Tuesday, July 15, 2025

Rorschach to Lauterbrunnen - Overview

Here's what we planned:


 ...and here's what we hiked: 


In sum, 15 days from Rorschach to Gündlischwand (3 miles north of Lauterbrunnen), 170 miles, 42,000 feet ascent, 47,000 feet descent. (We ended 850 feet higher than we started, but incorporated more lifts up than down.)

Ominous weather forecasts twice had us devising backup plans involving buses, but in the end we managed to stick with the Rules of Walking:

1. No wheels allowed (no cars, no trains, no bicycles, etc.), except to return home at the end of the trip or in emergencies.

2. No elevators. You just hiked 15 miles: you can take the stairs. 

3. The Acrophobe's Exception: means of transportation that might unnerve acrophobes are allowed, specifically ferries, funiculars, and ski lifts.

We availed ourselves of 5 gondola lifts (3 up, 2 down) and one funicular.

We stayed in 4 huts, 1 youth hostel, and 9 hotels.

I planned our route on Komoot. Much of the time we hiked along the Via Alpina, which runs through the Alps from Trieste/Slovenia to Monaco. This wasn't intentional on our part, but we're eager to learn more about the 2000-km trail. In addition, we met someone just below Grosse Scheidegg who recommended the Via Francigena, a 3000+ km pilgrimage route from Canterbury to Rome. Lots to mull for future hikes.

We tweaked our route as needed, occasionally going around when through was blocked, sometimes trading paths through fields for paved roads on hot days when the horse flies were at their worst (mosquitoes : Bavaria as horse flies : Switzerland), finding gentler descents when our knees needed them, and being intelligently cautious when thunderstorms loomed at higher elevations. 

We had three days with trail sections that were quite exposed, unnerving the acrophobe--but she lived to tell the tale.
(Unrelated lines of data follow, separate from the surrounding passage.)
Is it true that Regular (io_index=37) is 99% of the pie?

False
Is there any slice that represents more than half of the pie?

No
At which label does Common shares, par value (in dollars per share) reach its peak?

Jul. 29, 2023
Our highest elevation was 7,475 feet, near the Jochpass above the Engstlensee, on a cold and graupelig day.

Heading up up up through pelleting snow...

Our lowest elevation was 1,300 feet in Rorschach, our starting point on the southern shore of the Bodensee (Lake Constance) on a toasty sunny day.

Already up hill...

Items schlepped were similar to last year:


From left to right, more or less: 

Source 2L water bladder. Last year I thought we should have water purification drops on hand, but we forgot to buy a bottle, and we never needed them.
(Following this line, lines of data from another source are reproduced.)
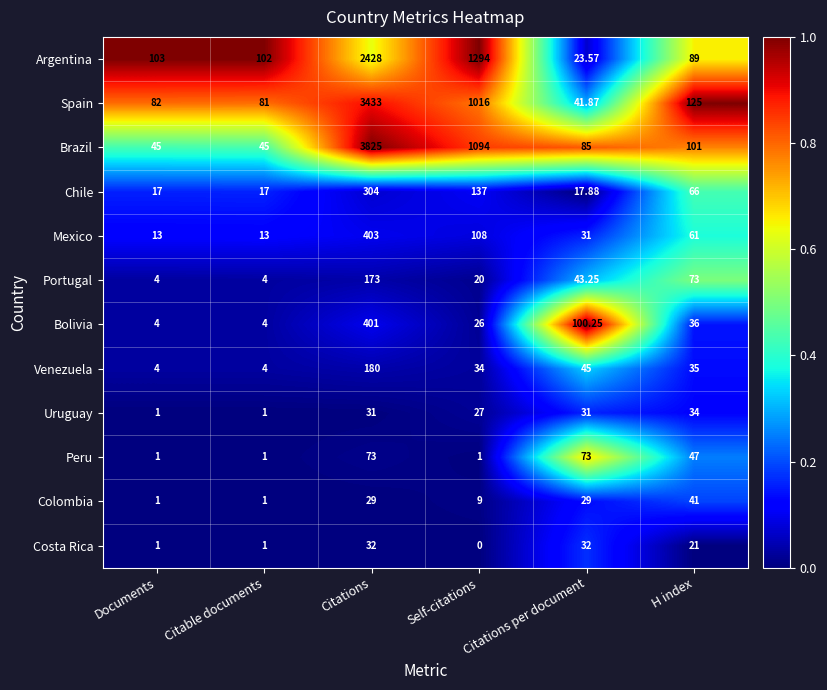

Is the value of Chile at Citable documents greater than the value of Spain at Citations?

No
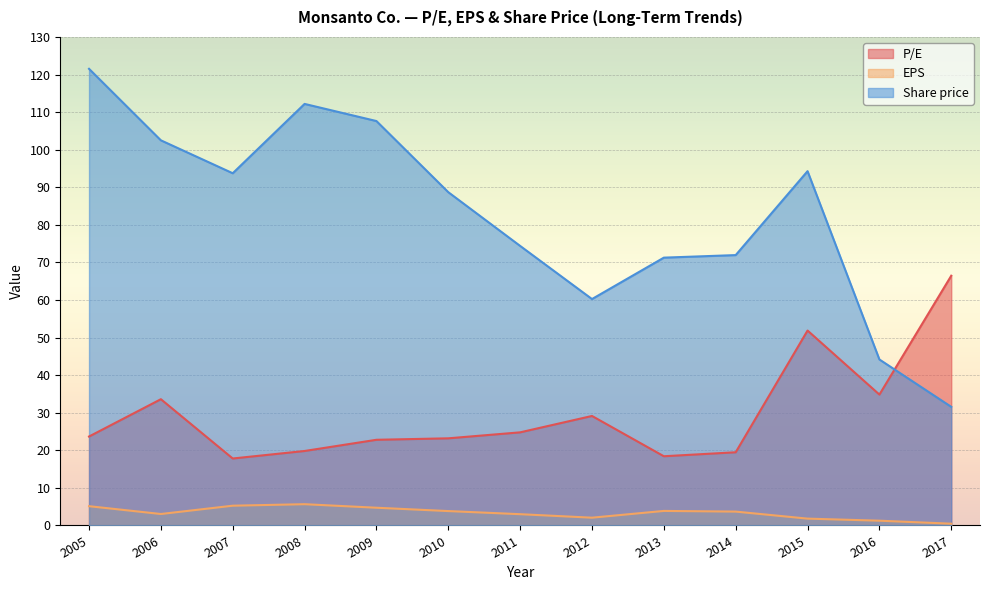

Which series has the largest total across all categories?

Share price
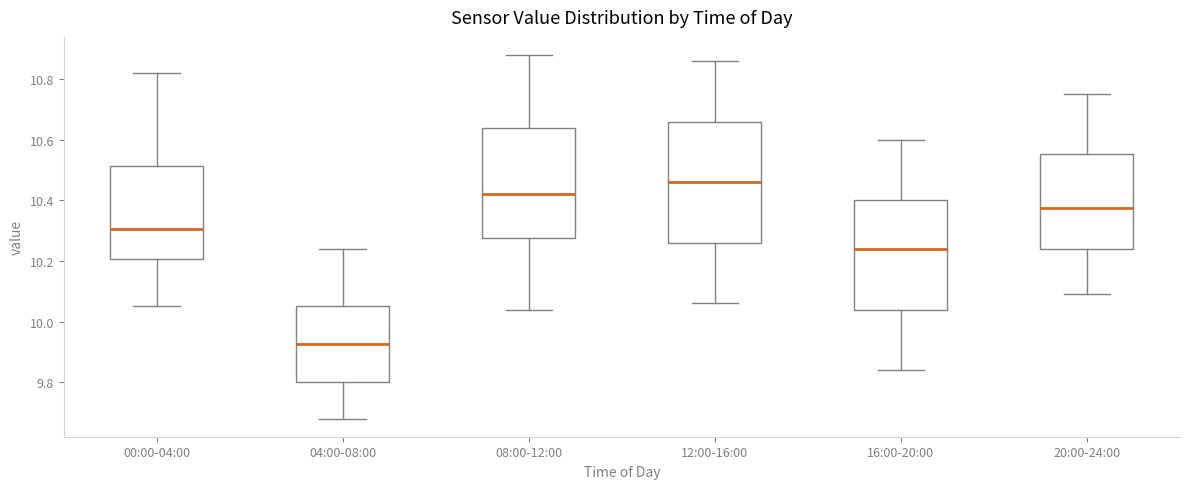

Which box has the highest median line?

12:00-16:00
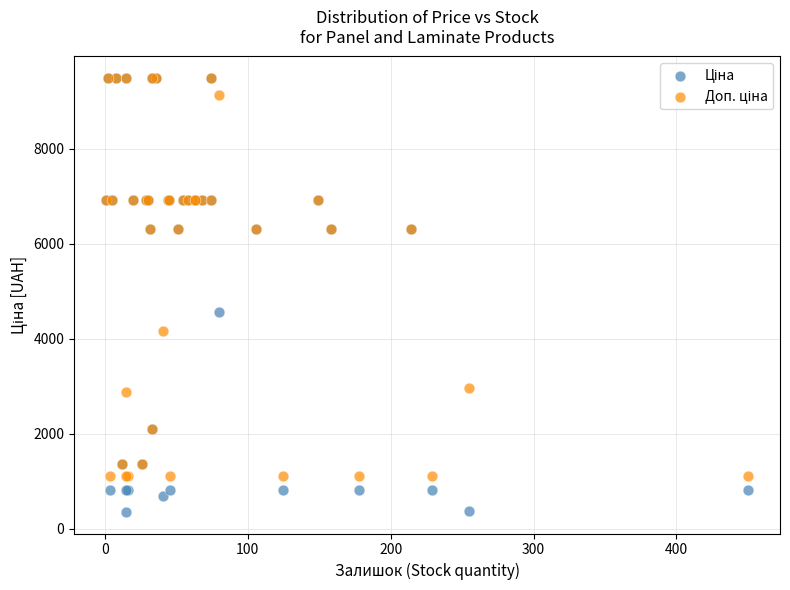

Across all series, what Y value is closest to 4919?

4561.9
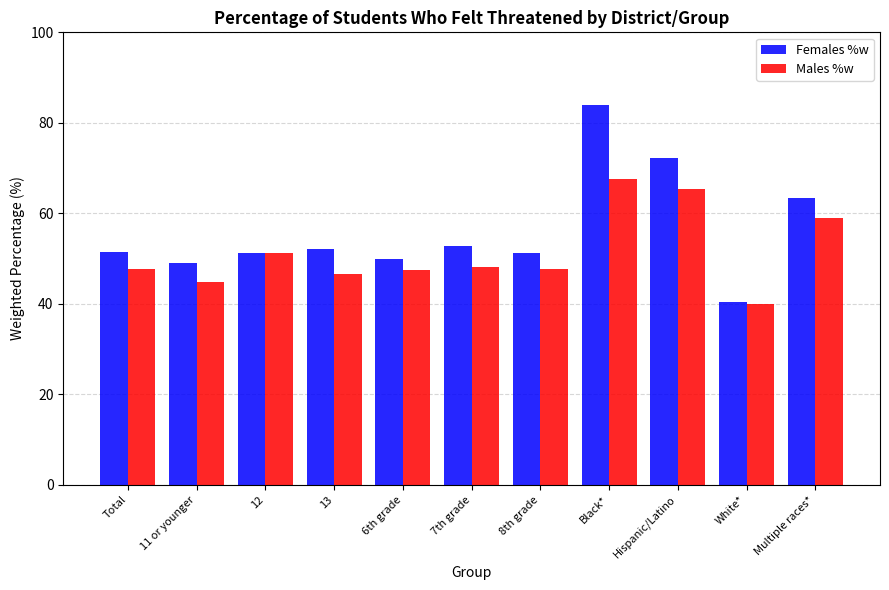

Is it true that Males %w equals 47.5 at 6th grade?

True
Sun hat, fleece jacket, Patagonia rain jacket. Last year we also brought down jackets and never used them. This year, even when we were hiking in snow showers, we were fine layering up without down. 
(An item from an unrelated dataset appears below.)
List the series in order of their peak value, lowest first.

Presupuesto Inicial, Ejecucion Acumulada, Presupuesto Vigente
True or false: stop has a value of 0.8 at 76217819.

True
Carly the Travel Chicken, Carly's duck feet and deflated bubble pack; compact umbrella; second pair of socks. Last year I had a third pair of socks that turned out not to be needed, so I cut back this year--only to discover one of the socks I brought had a big hole in it. Lesson for next year: check for holes before packing.

REI hiking pants with zip-off lower legs, long-sleeved 32-Degrees Warm shirt, wool T-shirt, sports bra, underwear, sleeveless polymer T, thin fleece mittens with water-resistant tops; Komperdell hiking poles with tip covers, toiletries bag, Anker charging battery. The clothes were to alternate with the set (not shown) that I set off with: Lowa Renegade GTX MID women's 42 hiking boots, another pair of REI zip-off-calf hiking pants, socks, underwear, sports bra, and 32-Degrees Cool T-shirt. The wool shirt proved great alone and for layering. 

First-Aid kit, mylar emergency blanket, bivy sack, Cliff Bars, rain pants, Hüttenschlafsack, backpack rain cover, Kula Cloth, comb, sunscreen; sneakers. We were careful not to overdo the snack bar quantities this year.

Not shown: women's Deuter Speedlite 28SL backpack, cellphone, Garmin Venu 2 watch, charger and charging cables, passport, wallet, two dehydrated laundry detergent sheets, and a few iterations of salted mixed nuts, new-to-us Swiss hazelnut Staengeli, and apples. S did not carry micro spikes this year, but given the snow we encountered, they'd probably be smart to have on hand.